Quote exactly the lines spanning from the top of the data below to the line that contains "thumb cmc: (182, 201)", including both.

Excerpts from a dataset
•••

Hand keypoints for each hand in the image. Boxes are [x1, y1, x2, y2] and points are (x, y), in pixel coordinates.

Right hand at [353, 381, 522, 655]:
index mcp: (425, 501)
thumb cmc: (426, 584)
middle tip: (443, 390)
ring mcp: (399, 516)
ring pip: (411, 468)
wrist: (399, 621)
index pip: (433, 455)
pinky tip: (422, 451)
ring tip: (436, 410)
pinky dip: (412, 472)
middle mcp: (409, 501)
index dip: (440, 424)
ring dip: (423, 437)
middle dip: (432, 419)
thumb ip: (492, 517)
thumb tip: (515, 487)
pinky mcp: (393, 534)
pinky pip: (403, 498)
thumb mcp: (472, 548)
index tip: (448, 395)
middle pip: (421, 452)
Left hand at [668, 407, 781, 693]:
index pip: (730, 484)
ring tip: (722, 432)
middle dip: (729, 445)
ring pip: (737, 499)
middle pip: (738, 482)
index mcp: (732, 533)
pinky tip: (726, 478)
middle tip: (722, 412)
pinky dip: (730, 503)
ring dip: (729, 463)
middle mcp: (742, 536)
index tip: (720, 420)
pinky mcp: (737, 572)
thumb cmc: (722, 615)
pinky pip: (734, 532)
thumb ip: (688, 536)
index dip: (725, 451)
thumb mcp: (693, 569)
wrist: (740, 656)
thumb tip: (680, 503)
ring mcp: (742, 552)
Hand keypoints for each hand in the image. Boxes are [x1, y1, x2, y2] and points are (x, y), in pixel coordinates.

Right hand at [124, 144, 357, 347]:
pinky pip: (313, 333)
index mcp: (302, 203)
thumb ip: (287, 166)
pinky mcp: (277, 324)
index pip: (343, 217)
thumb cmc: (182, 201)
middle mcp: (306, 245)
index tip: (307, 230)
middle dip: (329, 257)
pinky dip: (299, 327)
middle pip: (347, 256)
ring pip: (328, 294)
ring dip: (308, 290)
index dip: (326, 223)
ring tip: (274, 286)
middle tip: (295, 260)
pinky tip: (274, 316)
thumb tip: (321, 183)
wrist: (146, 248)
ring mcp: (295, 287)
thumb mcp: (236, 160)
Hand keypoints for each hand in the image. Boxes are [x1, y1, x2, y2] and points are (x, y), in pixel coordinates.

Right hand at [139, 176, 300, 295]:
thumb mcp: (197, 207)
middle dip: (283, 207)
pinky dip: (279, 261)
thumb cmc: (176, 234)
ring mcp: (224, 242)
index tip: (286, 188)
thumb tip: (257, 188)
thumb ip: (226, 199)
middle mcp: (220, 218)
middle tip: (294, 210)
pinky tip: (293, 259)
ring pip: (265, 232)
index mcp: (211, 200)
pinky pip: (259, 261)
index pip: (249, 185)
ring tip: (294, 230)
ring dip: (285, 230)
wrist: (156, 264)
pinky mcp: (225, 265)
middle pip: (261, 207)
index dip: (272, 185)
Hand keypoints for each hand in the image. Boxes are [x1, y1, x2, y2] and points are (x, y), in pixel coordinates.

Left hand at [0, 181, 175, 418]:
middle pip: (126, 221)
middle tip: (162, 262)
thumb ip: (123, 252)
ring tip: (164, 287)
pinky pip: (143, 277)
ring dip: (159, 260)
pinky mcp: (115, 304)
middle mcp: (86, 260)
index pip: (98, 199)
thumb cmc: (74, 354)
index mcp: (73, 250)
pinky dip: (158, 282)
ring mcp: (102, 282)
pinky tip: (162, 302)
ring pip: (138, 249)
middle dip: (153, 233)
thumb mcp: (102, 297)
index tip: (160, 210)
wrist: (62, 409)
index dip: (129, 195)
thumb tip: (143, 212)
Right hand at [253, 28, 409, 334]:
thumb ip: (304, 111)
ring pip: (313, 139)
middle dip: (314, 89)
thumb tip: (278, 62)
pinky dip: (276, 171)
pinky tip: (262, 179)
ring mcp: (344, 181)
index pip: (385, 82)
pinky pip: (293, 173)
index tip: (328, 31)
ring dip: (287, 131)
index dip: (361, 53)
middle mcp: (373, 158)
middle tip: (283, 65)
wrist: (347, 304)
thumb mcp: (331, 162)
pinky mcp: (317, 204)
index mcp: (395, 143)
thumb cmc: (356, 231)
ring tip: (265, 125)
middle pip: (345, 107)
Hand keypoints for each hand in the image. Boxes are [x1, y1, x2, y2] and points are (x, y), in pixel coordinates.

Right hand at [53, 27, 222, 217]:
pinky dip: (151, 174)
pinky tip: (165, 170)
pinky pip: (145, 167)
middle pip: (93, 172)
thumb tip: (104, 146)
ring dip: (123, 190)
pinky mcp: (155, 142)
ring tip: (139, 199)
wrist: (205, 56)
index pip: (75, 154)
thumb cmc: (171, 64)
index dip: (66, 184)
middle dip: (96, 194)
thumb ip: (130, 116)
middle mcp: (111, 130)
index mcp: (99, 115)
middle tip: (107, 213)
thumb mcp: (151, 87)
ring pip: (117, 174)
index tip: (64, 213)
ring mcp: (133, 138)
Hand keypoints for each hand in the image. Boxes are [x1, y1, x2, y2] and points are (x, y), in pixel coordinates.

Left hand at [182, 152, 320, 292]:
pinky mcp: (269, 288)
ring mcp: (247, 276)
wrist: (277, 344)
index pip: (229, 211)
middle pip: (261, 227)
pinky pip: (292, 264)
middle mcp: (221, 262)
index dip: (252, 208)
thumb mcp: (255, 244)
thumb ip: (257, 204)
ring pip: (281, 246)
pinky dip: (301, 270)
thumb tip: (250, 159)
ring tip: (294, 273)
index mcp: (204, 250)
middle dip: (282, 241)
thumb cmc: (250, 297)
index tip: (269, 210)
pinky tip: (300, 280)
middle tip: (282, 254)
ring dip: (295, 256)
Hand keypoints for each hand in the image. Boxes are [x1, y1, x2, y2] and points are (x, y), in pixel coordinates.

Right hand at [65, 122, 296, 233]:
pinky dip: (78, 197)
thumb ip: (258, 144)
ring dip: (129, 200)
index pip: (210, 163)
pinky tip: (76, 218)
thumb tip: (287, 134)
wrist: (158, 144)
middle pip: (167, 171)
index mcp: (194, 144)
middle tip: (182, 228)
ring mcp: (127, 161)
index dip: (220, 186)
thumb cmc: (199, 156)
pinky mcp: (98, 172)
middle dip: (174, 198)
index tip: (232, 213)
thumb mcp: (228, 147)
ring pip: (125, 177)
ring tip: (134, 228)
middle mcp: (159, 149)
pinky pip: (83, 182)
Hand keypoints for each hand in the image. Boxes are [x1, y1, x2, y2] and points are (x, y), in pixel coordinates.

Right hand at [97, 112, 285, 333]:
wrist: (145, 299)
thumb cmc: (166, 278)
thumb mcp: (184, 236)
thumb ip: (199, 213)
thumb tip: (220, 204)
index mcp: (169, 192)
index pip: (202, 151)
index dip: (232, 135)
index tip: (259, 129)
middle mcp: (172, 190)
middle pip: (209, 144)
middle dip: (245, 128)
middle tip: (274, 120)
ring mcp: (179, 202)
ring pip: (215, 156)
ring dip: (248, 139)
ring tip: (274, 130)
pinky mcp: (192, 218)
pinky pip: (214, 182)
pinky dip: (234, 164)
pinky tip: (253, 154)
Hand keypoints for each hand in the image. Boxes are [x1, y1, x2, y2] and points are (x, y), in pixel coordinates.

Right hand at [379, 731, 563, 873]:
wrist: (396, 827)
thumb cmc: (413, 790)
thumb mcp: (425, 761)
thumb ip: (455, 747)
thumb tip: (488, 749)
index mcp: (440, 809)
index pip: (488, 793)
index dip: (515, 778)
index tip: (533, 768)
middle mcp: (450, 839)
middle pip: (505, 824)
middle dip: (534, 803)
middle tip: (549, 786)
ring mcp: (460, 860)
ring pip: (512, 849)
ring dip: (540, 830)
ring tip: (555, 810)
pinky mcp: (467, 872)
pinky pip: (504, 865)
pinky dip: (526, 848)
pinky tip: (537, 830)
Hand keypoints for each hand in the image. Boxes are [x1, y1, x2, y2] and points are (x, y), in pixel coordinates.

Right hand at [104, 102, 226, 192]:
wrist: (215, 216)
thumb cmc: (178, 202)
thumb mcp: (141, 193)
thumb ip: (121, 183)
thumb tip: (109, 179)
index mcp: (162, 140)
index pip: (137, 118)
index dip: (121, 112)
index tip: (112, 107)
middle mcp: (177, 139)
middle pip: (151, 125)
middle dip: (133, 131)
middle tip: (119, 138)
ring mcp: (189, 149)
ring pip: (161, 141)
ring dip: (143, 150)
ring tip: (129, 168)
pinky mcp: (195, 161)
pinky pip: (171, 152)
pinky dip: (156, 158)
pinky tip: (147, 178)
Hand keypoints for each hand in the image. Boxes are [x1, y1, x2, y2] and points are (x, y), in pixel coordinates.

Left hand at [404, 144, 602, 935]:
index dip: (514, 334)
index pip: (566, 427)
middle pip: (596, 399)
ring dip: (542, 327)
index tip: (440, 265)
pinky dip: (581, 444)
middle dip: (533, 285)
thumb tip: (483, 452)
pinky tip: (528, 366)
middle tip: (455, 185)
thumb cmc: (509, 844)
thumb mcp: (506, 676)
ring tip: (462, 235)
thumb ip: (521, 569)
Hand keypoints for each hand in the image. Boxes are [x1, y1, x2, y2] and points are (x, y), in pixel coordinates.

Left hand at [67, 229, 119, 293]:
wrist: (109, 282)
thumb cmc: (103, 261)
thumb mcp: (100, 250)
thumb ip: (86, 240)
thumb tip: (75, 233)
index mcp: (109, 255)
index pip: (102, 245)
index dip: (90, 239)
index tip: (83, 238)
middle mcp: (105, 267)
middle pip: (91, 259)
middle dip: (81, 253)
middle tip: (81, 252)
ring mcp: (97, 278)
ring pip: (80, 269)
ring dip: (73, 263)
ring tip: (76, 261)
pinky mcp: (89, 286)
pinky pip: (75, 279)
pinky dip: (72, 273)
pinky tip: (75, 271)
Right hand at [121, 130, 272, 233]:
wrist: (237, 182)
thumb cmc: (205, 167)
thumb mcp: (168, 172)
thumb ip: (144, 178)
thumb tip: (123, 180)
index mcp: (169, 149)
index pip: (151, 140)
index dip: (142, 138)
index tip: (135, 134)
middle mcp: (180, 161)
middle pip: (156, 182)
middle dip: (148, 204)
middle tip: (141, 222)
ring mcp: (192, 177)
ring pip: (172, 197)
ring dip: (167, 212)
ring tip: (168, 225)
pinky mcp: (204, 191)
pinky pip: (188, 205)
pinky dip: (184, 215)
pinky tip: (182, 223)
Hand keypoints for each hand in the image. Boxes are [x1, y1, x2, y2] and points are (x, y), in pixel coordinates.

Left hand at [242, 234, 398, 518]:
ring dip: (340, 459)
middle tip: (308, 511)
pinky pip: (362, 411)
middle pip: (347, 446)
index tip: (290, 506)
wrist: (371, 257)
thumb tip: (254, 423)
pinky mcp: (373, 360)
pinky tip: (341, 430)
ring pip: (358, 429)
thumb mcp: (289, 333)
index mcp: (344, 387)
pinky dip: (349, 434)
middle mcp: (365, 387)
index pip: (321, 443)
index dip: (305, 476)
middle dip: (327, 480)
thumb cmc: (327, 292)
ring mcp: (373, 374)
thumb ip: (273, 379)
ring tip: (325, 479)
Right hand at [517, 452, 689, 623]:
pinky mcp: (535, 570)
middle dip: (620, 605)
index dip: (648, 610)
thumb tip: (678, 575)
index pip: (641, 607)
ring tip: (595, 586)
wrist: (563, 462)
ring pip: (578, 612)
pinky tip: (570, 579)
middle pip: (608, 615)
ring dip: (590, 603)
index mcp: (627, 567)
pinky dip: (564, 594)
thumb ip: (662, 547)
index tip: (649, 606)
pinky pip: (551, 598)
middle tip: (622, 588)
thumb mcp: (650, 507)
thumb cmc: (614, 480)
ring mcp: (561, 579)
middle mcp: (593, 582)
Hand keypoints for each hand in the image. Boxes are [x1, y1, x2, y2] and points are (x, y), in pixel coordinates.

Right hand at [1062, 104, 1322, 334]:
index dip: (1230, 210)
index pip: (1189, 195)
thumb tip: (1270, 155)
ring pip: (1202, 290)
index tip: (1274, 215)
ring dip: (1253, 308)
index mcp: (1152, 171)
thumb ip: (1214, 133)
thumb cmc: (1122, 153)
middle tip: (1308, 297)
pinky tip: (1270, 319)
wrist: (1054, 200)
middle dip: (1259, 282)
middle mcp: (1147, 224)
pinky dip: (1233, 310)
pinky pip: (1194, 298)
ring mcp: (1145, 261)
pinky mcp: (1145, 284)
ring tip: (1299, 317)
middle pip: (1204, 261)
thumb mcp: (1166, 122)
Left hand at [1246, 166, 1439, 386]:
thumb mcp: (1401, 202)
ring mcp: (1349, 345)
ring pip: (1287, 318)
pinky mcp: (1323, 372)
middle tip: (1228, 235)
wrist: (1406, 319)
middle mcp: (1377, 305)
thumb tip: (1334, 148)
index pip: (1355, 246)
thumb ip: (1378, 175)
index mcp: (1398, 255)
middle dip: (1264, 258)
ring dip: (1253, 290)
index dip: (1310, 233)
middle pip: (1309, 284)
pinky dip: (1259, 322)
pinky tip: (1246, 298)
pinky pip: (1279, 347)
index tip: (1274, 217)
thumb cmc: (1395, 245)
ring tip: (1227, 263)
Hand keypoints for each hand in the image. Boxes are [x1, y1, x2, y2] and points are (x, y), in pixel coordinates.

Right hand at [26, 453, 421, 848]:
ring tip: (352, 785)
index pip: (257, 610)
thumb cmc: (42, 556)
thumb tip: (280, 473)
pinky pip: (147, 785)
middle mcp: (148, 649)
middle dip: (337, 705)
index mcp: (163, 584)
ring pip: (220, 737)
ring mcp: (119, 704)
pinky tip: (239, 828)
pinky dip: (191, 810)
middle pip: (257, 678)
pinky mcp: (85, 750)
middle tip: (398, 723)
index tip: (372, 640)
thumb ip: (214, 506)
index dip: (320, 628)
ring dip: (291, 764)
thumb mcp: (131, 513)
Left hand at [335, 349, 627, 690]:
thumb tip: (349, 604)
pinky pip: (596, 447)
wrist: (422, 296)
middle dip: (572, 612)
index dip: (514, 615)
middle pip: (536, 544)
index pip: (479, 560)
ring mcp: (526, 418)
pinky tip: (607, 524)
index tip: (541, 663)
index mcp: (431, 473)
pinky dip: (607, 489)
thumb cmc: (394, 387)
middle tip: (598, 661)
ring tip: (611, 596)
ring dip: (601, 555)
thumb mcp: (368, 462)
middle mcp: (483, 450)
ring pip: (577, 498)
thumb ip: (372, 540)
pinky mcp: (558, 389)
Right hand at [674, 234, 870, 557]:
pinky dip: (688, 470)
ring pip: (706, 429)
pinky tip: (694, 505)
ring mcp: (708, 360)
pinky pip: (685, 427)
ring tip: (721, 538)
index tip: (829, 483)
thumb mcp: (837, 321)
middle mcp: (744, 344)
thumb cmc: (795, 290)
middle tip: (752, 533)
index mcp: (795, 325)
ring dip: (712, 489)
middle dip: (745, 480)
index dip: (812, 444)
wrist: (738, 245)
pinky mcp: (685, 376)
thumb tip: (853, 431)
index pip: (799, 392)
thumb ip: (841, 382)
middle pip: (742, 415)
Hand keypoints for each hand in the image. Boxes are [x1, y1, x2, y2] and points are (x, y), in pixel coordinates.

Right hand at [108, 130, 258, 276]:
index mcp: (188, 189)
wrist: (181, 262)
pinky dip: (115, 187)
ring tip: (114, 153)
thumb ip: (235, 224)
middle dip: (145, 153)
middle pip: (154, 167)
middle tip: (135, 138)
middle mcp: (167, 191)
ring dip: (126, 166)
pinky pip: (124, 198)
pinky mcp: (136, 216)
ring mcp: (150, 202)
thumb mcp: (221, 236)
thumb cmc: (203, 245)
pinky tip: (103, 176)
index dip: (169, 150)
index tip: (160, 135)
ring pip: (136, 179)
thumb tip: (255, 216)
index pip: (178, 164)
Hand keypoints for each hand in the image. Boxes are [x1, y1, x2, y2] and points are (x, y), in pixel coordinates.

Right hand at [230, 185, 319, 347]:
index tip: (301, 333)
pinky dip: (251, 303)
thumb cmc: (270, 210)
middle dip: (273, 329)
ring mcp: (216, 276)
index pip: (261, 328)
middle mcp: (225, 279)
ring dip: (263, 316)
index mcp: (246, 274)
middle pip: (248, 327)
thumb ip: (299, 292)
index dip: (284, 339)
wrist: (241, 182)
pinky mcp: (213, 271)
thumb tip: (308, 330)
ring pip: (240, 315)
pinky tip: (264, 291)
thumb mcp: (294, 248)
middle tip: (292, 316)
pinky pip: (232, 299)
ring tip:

•••

» Solution to this problem:
Hand keypoints for each hand in the image. Boxes are [x1, y1, x2, y2] and points are (x, y), in pixel coordinates.

Right hand at [353, 381, 522, 655]:
index mcp: (425, 501)
thumb cmc: (426, 584)
middle tip: (443, 390)
ring mcp: (399, 516)
ring pip: (411, 468)
wrist: (399, 621)
index pip: (433, 455)
pinky tip: (422, 451)
ring tip: (436, 410)
pinky dip: (412, 472)
middle mcp: (409, 501)
index dip: (440, 424)
ring dip: (423, 437)
middle dip: (432, 419)
thumb ip: (492, 517)
thumb tip: (515, 487)
pinky mcp: (393, 534)
pinky pip: (403, 498)
thumb mcp: (472, 548)
index tip: (448, 395)
middle pip: (421, 452)
Left hand at [668, 407, 781, 693]:
index pip: (730, 484)
ring tip: (722, 432)
middle dip: (729, 445)
ring pip: (737, 499)
middle pip: (738, 482)
index mcp: (732, 533)
pinky tip: (726, 478)
middle tip: (722, 412)
pinky dip: (730, 503)
ring dip: (729, 463)
middle mcp: (742, 536)
index tip: (720, 420)
pinky mcp: (737, 572)
thumb cmc: (722, 615)
pinky pip: (734, 532)
thumb ip: (688, 536)
index dip: (725, 451)
thumb mcp: (693, 569)
wrist: (740, 656)
thumb tip: (680, 503)
ring mcp: (742, 552)
Hand keypoints for each hand in the image. Boxes are [x1, y1, x2, y2] and points are (x, y), in pixel coordinates.

Right hand at [124, 144, 357, 347]:
pinky pip: (313, 333)
index mcp: (302, 203)
thumb ip: (287, 166)
pinky mcp: (277, 324)
index pip: (343, 217)
thumb cmc: (182, 201)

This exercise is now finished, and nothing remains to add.